*Trecho fornecido*:
»»

Pode ser que o suingue singular da música e do violão da cantora, compositora e instrumentista carioca tivesse alcançado visibilidade planetária, antecipando em duas décadas o que aconteceu nos anos 1990 quando músicas como Aldeia de Ogum (Joyce Moreno, 1980) caíram em pistas europeias, abrindo para Joyce um mercado que gerou álbuns feitos para o Japão, Europa e/ou Estados Unidos.


Mas também pode ser que, pela barreira imposta pela língua portuguesa, Natureza se tornasse álbum cultuado somente no nicho norte-americano do jazz – e não foi por acaso que Ogerman insistiu para que Joyce regravasse as músicas com letras alternativas em inglês para que o disco pudesse ser absorvido sem restrições pelo mercado dos Estados Unidos.
Joyce resistiu à ideia, o que parece ter desmotivado Ogerman a lutar pela edição do disco, arquivado (inclusive por questões de ordem jurídica) e dado como perdido até que a fita da gravação – feita nos estúdios da gravadora Columbia por Joyce Moreno (voz, violão e vocais) com a colaboração de Mauricio Maestro (voz, violão e vocais) – fosse encontrada por sobrinha de Ogerman, após a morte do maestro.

««

(Entradas do conjunto de dados)
»»

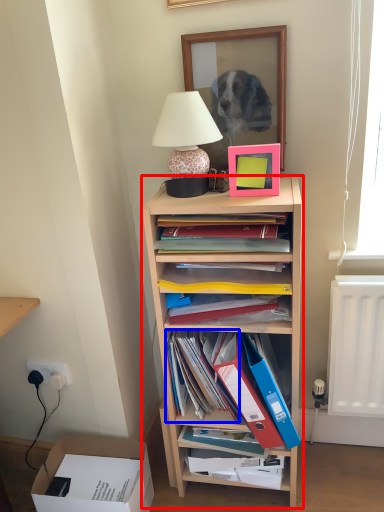
Question: Which of the following is the farthest to the observer, shelf (highlighted by a red box) or book (highlighted by a blue box)?

Choices:
 (A) shelf
 (B) book

Answer: (B)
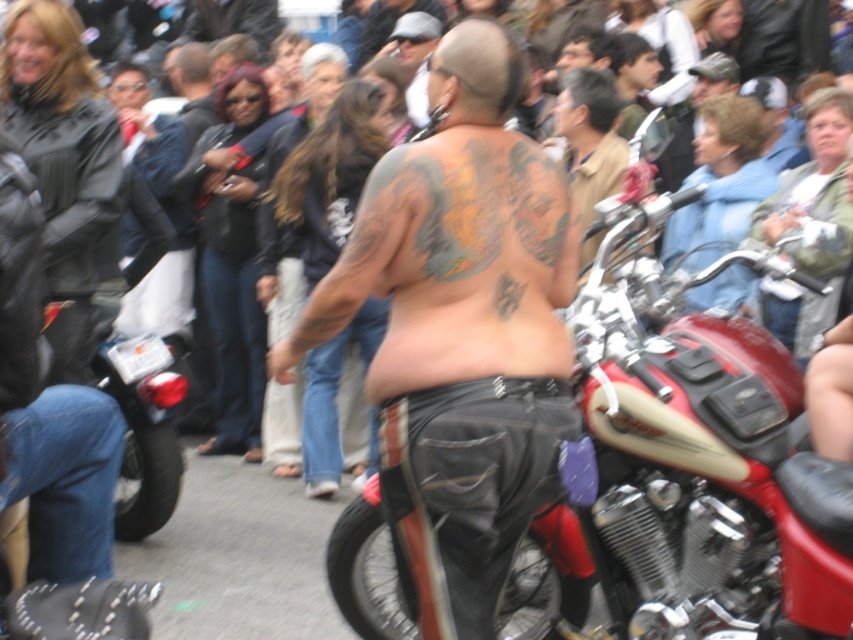
Question: Among these points, which one is nearest to the camera?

««

*Tarefa 1*: Redigite o texto sobre o álbum Natureza, de Joyce, começando em "Pode ser que o" e terminando em "dos Estados Unidos.".
*Tarefa 2*: Dê continuidade ao texto sobre o álbum Natureza, de Joyce, a partir de onde ele para.
Os registros vêm de outra fonte, sem relação com o texto.

*Resposta esperada 1*:
Pode ser que o suingue singular da música e do violão da cantora, compositora e instrumentista carioca tivesse alcançado visibilidade planetária, antecipando em duas décadas o que aconteceu nos anos 1990 quando músicas como Aldeia de Ogum (Joyce Moreno, 1980) caíram em pistas europeias, abrindo para Joyce um mercado que gerou álbuns feitos para o Japão, Europa e/ou Estados Unidos.


Mas também pode ser que, pela barreira imposta pela língua portuguesa, Natureza se tornasse álbum cultuado somente no nicho norte-americano do jazz – e não foi por acaso que Ogerman insistiu para que Joyce regravasse as músicas com letras alternativas em inglês para que o disco pudesse ser absorvido sem restrições pelo mercado dos Estados Unidos.

*Resposta esperada 2*:
A descoberta da fita viabilizou a edição do álbum Natureza, após 45 anos, via Far Out Recordings, gravadora inglesa que edita discos de Joyce há 23 anos, precisamente desde o álbum Hard bossa (1999).
E o fato é que Natureza chega ao mundo digital em 30 de setembro – com capa assinada por Alessandro Renaldin em cuja arte vê-se a silhueta do Cristo Redentor – e ganha edição física em LP e CD programados para 28 de outubro, ambos com as sete faixas gravadas por Joyce e Mauricio com músicos do naipe do baterista João Palma (1943 – 2016), do percussionista Naná Vasconcelos (1944 – 2016) e do ritmista Tutty Moreno (percussão e bateria), instrumentista com quem Joyce se afinou na música e na vida.

Conceituados músicos norte-americanos de jazz – como o baixista Buster Williams, o flautista Joe Farrell (1937 – 1986), o saxofonista Michael Brecker (1949 – 2007), o vibrafonista Mike Mainieri e o pianista Warren Bernhardt – foram arregimentados por Ogerman para a gravação e contribuíram decisivamente para que Natureza resultasse, em essência, em disco de samba-jazz. Ou de samba com jazz.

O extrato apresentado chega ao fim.